**How to complete this task:**
This task calls for copying every line of the records that includes the word "models".

**Records supplied:**
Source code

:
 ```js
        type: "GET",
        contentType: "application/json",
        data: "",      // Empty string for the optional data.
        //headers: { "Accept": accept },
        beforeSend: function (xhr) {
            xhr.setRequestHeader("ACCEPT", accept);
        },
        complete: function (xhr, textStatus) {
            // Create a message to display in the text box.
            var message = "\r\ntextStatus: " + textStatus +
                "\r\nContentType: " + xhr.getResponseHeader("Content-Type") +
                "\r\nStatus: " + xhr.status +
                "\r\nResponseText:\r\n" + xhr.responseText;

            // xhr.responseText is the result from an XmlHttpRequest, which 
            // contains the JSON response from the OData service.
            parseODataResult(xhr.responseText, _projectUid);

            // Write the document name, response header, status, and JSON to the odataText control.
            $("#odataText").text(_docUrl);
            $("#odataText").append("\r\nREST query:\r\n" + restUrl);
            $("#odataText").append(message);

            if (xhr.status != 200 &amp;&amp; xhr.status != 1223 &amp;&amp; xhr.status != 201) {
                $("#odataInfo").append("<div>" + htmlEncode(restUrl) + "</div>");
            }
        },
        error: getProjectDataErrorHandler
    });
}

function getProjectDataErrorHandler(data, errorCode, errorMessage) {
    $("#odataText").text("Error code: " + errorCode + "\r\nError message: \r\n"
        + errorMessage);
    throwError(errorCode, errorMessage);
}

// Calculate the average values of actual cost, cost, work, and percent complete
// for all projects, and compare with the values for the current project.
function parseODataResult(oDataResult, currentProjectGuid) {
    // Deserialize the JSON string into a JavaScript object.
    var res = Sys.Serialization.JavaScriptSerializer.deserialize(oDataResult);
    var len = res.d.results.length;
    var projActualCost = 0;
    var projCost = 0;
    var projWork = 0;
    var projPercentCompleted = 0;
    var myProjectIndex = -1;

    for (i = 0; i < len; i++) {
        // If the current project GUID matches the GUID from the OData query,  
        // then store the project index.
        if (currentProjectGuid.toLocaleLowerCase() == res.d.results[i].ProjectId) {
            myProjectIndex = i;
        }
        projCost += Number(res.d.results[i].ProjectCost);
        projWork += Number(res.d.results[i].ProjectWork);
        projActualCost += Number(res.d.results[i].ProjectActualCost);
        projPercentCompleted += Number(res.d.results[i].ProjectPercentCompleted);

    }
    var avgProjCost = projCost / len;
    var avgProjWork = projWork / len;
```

==

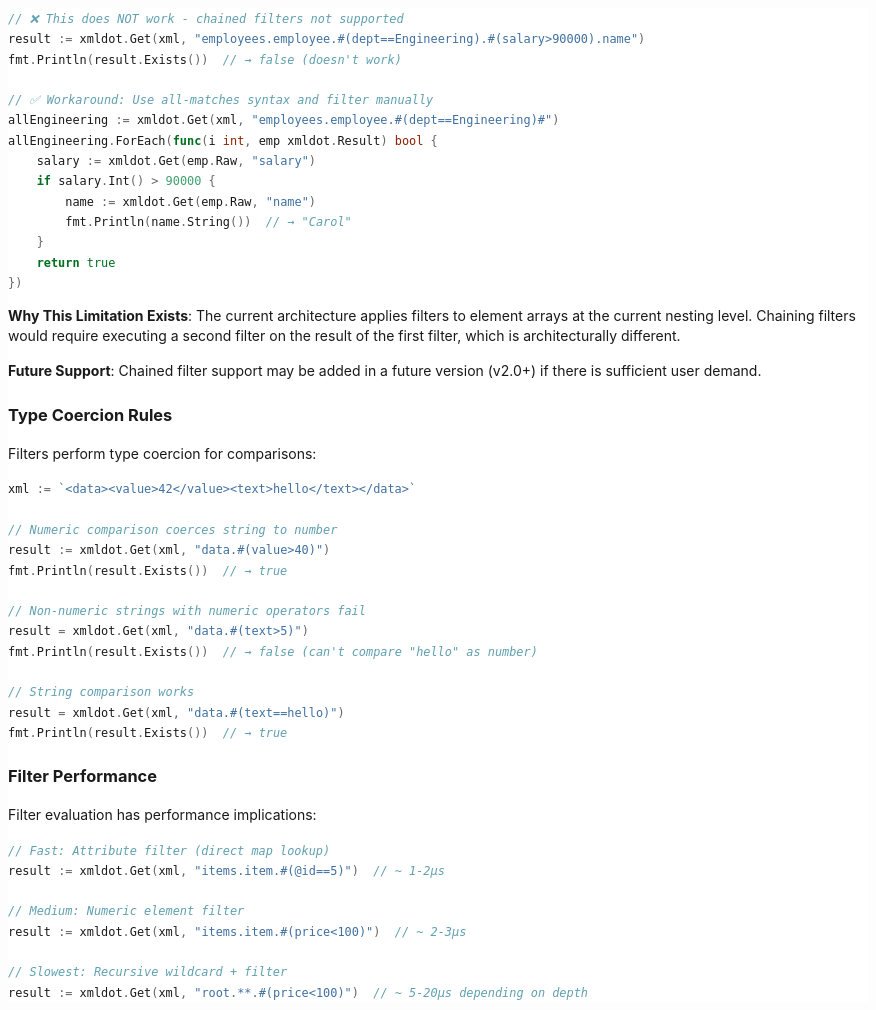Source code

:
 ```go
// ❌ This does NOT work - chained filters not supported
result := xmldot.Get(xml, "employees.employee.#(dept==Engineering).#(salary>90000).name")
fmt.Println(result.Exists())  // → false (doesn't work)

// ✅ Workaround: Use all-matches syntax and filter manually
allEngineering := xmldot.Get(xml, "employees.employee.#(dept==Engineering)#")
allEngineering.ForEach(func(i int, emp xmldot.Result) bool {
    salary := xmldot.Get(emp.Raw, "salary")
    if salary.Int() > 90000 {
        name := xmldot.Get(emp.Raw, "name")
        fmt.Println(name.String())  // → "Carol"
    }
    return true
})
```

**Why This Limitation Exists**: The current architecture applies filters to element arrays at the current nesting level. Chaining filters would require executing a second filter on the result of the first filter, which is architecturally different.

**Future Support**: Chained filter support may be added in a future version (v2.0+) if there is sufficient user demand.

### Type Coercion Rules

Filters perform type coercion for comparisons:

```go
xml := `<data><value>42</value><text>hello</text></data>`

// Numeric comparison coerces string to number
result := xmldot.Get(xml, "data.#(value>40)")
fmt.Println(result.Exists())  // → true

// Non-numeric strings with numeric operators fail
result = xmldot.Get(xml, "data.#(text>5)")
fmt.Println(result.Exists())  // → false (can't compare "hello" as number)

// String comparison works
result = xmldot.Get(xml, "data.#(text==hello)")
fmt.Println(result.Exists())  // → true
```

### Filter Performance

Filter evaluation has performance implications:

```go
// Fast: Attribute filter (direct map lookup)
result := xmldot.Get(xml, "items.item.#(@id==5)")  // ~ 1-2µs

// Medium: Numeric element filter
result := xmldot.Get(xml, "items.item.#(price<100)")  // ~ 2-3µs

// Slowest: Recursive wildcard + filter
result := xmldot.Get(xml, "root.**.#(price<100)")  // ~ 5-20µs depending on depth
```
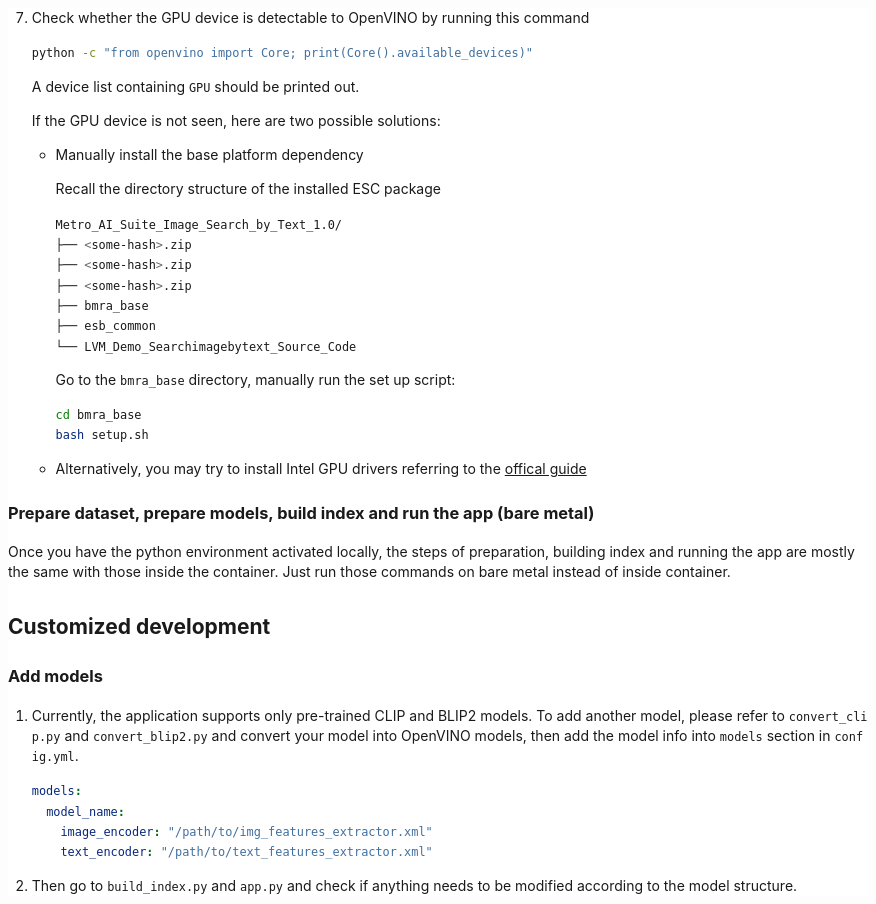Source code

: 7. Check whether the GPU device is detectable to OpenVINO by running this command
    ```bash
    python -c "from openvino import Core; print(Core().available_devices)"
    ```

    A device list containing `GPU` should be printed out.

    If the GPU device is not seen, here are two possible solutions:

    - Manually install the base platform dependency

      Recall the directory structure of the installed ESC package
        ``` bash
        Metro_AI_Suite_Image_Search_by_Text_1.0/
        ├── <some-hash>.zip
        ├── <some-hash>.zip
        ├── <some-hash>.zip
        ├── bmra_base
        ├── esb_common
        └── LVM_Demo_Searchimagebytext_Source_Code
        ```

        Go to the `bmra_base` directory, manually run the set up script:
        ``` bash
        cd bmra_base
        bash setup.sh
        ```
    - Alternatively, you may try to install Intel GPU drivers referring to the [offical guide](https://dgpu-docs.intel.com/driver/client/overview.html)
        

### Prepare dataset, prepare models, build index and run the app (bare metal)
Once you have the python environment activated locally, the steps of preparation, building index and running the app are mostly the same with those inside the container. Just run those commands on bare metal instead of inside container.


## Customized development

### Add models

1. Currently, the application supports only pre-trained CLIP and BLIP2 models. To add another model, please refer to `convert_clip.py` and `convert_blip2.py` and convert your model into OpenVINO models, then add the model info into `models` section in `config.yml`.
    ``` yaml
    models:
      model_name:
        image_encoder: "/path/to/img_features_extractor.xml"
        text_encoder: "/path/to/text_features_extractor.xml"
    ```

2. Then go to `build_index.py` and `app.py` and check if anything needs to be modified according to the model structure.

* * *

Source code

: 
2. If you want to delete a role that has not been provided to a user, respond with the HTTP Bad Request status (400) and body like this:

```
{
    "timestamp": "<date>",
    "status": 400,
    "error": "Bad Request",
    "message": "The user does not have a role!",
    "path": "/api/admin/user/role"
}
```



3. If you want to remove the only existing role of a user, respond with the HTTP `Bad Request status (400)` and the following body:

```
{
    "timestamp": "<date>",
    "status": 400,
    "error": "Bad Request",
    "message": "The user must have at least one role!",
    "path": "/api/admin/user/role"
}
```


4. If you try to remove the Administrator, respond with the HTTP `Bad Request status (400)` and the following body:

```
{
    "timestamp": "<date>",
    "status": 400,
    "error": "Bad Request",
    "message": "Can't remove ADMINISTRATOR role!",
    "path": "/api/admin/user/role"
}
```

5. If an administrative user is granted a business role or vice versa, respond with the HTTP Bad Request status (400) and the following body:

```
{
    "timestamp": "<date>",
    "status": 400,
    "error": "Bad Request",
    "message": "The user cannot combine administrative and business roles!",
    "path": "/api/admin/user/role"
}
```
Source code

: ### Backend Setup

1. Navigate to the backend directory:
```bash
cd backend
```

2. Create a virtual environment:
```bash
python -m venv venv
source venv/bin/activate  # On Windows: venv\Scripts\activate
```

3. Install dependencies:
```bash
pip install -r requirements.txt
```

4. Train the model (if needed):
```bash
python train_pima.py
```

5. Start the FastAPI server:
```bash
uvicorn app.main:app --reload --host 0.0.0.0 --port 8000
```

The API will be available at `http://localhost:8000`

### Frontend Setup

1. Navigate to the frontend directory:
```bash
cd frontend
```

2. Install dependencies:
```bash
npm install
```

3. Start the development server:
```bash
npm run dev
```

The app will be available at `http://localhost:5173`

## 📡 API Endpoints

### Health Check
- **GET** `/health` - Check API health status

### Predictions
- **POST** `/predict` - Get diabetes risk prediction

**Exercise answer:**
### Prepare dataset, prepare models, build index and run the app (bare metal)
### Add models
1. Currently, the application supports only pre-trained CLIP and BLIP2 models. To add another model, please refer to `convert_clip.py` and `convert_blip2.py` and convert your model into OpenVINO models, then add the model info into `models` section in `config.yml`.
    models:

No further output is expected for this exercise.